*EXTRACTED INFORMATION*.
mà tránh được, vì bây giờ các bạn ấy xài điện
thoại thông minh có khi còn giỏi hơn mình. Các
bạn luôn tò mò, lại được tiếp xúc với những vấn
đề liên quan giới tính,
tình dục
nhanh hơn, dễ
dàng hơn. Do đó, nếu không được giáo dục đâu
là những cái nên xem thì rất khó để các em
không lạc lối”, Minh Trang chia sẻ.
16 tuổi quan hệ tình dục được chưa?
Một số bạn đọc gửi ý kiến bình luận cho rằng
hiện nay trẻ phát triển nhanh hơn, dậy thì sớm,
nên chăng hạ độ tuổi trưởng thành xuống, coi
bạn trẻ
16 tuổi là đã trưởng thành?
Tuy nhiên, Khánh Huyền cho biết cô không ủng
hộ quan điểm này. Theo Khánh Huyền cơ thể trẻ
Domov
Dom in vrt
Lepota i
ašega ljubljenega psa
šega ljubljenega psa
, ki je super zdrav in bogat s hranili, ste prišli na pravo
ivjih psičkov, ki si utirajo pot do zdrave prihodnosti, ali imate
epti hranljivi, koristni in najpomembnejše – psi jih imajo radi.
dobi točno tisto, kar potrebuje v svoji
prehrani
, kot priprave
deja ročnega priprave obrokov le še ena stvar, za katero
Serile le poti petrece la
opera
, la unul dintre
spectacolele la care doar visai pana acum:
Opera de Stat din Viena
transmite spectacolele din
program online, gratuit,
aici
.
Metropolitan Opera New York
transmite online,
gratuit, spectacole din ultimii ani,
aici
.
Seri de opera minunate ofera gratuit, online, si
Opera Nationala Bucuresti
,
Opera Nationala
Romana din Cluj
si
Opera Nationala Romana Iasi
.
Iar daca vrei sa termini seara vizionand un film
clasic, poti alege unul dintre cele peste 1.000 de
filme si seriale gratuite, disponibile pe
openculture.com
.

*TASK ITEM*.
Lines of the data above that include the string "transmite" must each be copied.

*FINISHED TASK*.
transmite spectacolele din
transmite online,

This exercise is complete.